Ya. Rencananya, Elmeira ingin bermalam di rumah laki-laki yang baru dikenalnya itu. Dia sengaja pergi dari rumahnya di Bojonggede hanya untuk menghindari konflik dengan Ayahnya. Dia tidak ingin bertengkar dan bertengkar lagi dengan Ayahnya. Biarlah dia pergi menjauh. Mungkin ini lebih baik. Atau bahkan mungkin dengan menjauhnya Elmeira, hati dan pikirannya bisa terbuka untuk segera menerima Yulia sebagai Ibu kandungnya.
“Assalamua’laikum Mas Rendy. Ini aku Elmeira.” Akhirnya Elmeira menelepon laki-laki itu setelah dia didera keraguan.
“Waalaikum salam. Elmeira, kamu pakai nomor siapa?”
“Ini nomor baru aku Mas, save ya.”
“Oh gitu, ya udah. Nanti aku save deh.”
“Mas Rendy, malam ini aku numpang nginep di rumah kamu ya Mas.” Pinta Elmeira langsung tanpa basa basi.

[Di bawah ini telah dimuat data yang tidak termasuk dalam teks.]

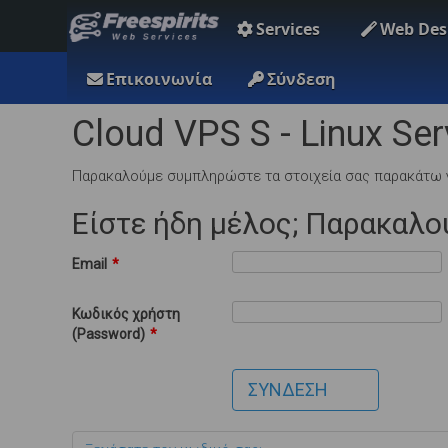
Services
Web Des
Επικοινωνία
Σύνδεση
Cloud VPS S - Linux Se
Παρακαλούμε συμπληρώστε τα στοιχεία σας παρακάτω γ
Είστε ήδη μέλος; Παρακαλο
Email
*
Κωδικός χρήστη
(Password)
*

“Lho, memangnya kenapa Elmeira. Kamu diusir sama Ayah kamu?”
“Aku yang pergi Mas.”
“Ya ampun, astagfirullahaladzim. Pasti soal waktu itu ya.”
“Complicated banget deh Mas.”
“Tapi saat ini di rumahku sedang banyak tamu. Ada saudara datang dari Makassar. Dan rencananya mereka akan menginap juga.”
“Oh gitu ya.”
Hhhh. Sepertinya Elmeira sedang kurang beruntung. Di rumah Rendy saat ini rupanya sedang tidak memungkinkan untuk menginap. Lalu untuk nanti malam, Elmeira harus tidur di mana. Tidak mungkin dia harus pulang ke Bojonggede. Tidak mungkin.